### Data shown
-=-=-=-=-

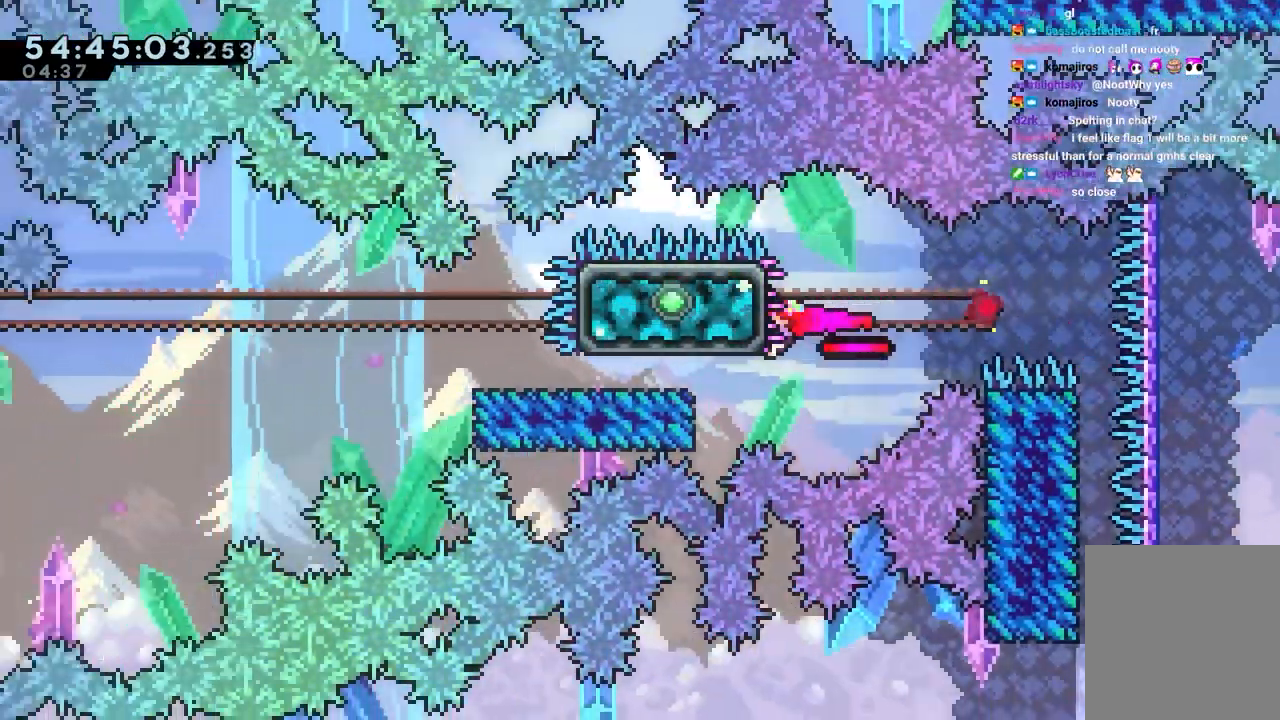
{"keys": ["grab", "left"], "events": [[83, "dash", "down"], [83, "down", "down"], [267, "dash", "up"], [267, "jump", "down"], [317, "dash", "down"], [317, "jump", "up"], [500, "dash", "up"], [500, "down", "up"]]}
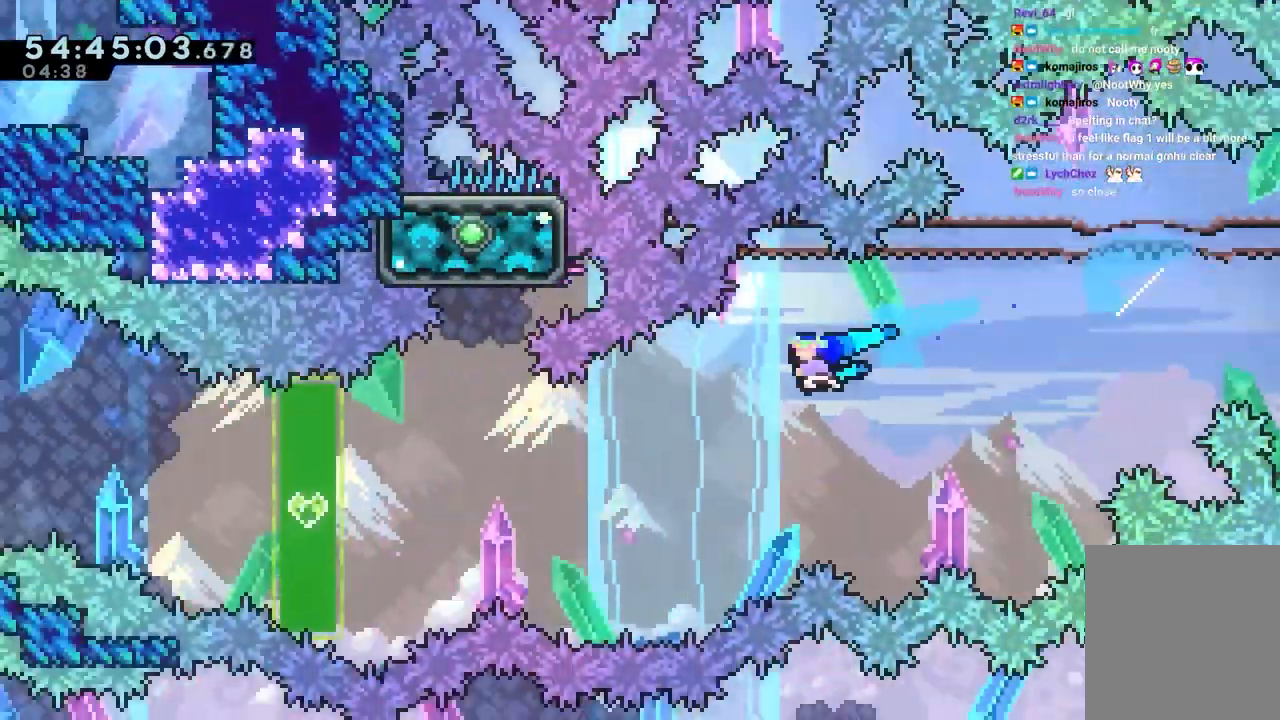
{"keys": ["dash", "grab", "left", "up"], "events": [[283, "dash", "down"], [283, "up", "down"]]}
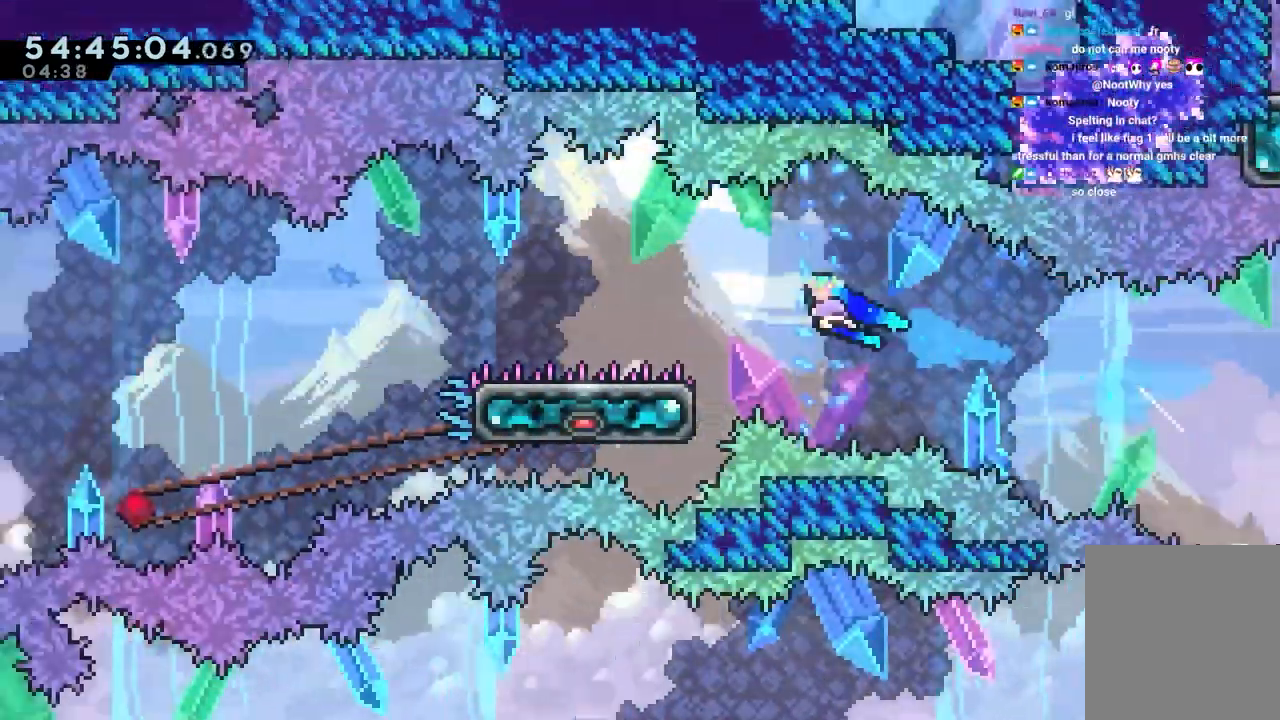
{"keys": [], "events": [[117, "dash", "up"], [150, "up", "up"], [333, "left", "up"], [383, "grab", "up"]]}
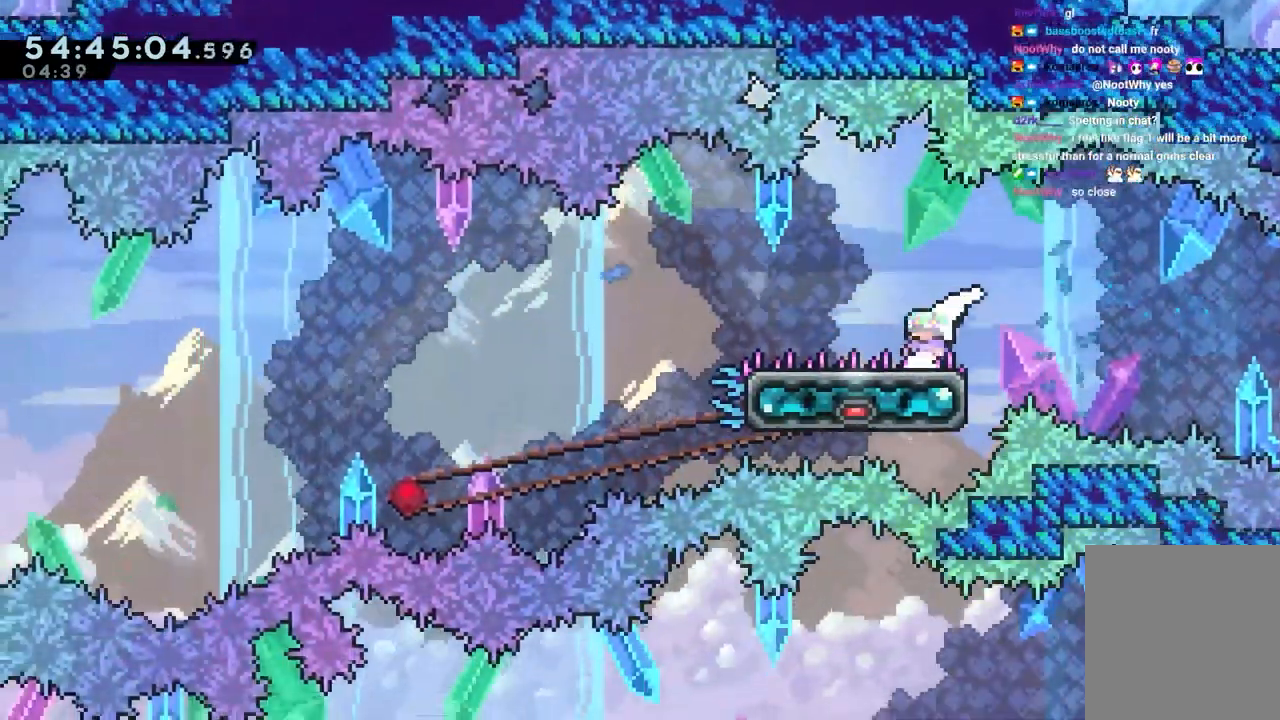
{"keys": ["dash", "down", "left"], "events": [[83, "left", "down"], [217, "left", "up"], [450, "dash", "down"], [450, "down", "down"], [450, "left", "down"]]}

-=-=-=-=-

Output each line exactly as shown above; no pictures go in the copy.

### Answer to the problem
{"keys": ["grab", "left"], "events": [[83, "dash", "down"], [83, "down", "down"], [267, "dash", "up"], [267, "jump", "down"], [317, "dash", "down"], [317, "jump", "up"], [500, "dash", "up"], [500, "down", "up"]]}
{"keys": ["dash", "grab", "left", "up"], "events": [[283, "dash", "down"], [283, "up", "down"]]}
{"keys": [], "events": [[117, "dash", "up"], [150, "up", "up"], [333, "left", "up"], [383, "grab", "up"]]}
{"keys": ["dash", "down", "left"], "events": [[83, "left", "down"], [217, "left", "up"], [450, "dash", "down"], [450, "down", "down"], [450, "left", "down"]]}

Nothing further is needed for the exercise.